Every day after school, the first thing I would do is pick up a book and read. I had a bookshelf full of books and a basket of books underneath my bed.
I really became the person I am because of the books I’ve read. But as I grew up, went to school, started working, I didn’t have as much time to read. Life got in the way, and I think my writing suffered from it. I never stopped writing, but I did have the tendency to put reading on hold. I still went to the library, picked out a few books, but not as frequently as before.
For Christmas, I received a tablet, and I use it for reading. Now, I can buy books for a lower price and carry them around in a pocket. I love the convenience, but at the same time, I miss the feel of books and turning pages. Though my sagging bookshelves probably appreciate not having to hold any more weight.

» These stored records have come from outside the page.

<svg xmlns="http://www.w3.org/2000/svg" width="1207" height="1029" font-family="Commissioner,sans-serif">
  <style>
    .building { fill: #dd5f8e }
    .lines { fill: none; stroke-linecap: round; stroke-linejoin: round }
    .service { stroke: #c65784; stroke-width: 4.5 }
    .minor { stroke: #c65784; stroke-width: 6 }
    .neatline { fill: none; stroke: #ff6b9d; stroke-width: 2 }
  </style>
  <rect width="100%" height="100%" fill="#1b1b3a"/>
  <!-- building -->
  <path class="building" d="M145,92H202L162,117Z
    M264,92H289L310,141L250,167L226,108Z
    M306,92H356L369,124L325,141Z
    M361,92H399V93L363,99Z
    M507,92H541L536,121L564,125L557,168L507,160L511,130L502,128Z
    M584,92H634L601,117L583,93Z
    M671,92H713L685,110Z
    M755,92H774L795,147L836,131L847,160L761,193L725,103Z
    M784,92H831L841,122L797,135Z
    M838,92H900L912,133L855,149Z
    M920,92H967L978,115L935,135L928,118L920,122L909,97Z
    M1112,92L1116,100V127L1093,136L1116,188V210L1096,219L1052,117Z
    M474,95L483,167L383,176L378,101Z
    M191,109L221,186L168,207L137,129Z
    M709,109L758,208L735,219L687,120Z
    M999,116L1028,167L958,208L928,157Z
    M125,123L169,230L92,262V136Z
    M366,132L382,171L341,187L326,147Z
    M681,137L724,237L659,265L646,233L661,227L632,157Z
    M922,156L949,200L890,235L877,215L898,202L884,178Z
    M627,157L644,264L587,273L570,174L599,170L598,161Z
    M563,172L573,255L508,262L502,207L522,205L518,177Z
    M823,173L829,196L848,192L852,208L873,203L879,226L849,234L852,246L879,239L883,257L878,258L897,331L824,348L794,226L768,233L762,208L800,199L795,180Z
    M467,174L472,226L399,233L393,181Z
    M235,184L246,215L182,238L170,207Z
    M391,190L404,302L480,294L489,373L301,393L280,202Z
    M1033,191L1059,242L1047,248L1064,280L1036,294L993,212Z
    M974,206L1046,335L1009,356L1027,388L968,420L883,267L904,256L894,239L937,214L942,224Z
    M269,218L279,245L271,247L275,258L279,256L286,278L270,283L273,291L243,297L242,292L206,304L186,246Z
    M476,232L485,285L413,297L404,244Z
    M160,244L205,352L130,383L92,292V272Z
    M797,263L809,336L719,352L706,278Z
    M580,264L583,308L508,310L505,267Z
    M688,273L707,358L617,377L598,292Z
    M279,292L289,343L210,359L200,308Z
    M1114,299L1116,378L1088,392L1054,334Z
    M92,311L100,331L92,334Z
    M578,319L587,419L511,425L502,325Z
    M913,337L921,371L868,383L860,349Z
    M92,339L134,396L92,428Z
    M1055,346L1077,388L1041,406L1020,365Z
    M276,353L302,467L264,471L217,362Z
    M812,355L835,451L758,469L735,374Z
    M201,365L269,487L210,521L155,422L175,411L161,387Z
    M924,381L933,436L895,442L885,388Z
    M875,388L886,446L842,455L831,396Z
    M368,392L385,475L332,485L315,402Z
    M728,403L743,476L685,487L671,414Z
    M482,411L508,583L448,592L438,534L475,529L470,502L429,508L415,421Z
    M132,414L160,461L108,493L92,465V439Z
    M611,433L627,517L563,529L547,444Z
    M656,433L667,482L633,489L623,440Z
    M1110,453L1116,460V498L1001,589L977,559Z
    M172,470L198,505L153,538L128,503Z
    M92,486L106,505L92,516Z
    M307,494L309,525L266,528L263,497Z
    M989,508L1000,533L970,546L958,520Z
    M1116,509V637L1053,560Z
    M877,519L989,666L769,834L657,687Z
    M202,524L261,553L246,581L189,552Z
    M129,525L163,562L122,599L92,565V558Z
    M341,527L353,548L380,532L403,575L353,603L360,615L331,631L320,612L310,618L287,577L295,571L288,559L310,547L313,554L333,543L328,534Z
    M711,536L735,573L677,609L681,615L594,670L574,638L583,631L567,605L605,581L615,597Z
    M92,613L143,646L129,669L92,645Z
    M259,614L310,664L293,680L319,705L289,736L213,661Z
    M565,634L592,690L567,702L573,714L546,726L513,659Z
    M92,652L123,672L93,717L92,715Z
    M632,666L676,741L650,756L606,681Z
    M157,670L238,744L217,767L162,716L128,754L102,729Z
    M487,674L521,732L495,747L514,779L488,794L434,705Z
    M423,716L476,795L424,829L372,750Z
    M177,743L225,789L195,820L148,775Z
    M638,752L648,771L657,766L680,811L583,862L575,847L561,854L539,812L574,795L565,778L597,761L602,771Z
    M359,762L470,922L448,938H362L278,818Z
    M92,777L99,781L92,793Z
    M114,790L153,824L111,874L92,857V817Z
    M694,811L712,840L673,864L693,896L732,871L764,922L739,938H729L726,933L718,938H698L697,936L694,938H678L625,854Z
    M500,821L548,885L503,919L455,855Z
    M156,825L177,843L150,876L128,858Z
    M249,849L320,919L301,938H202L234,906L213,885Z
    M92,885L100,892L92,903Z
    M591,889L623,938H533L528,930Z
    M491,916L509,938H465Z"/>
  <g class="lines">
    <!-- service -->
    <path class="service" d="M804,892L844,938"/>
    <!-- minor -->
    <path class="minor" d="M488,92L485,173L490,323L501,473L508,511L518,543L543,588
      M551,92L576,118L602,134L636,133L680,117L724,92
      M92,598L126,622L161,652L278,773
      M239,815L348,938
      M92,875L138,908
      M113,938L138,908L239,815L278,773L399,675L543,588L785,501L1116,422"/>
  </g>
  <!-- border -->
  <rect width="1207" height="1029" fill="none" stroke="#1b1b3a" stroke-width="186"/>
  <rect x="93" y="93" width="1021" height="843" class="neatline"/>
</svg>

|The small bookshelf at the end of the hall|
But on the upside, I’ve been able to read much more than I have in years. In fact, the past 2 months, I’ve read more than I did all of last year. And I’ve seen a definite improvement in my writing. As I see how other writers do it, as I see fantastic plotting, and not so great writing, I’m noticing what I like and what works and doesn’t. I get ideas and I can’t wait to get back to my own writing once I finish.
The old adage of improving your writing by reading is true. Watching and learning from others is a key ingredient to writing. Just like in nursing, I have to learn from other nurses with more experience than I have.
There’s always an opportunity to learn, and reading can give a writer new insights to storytelling.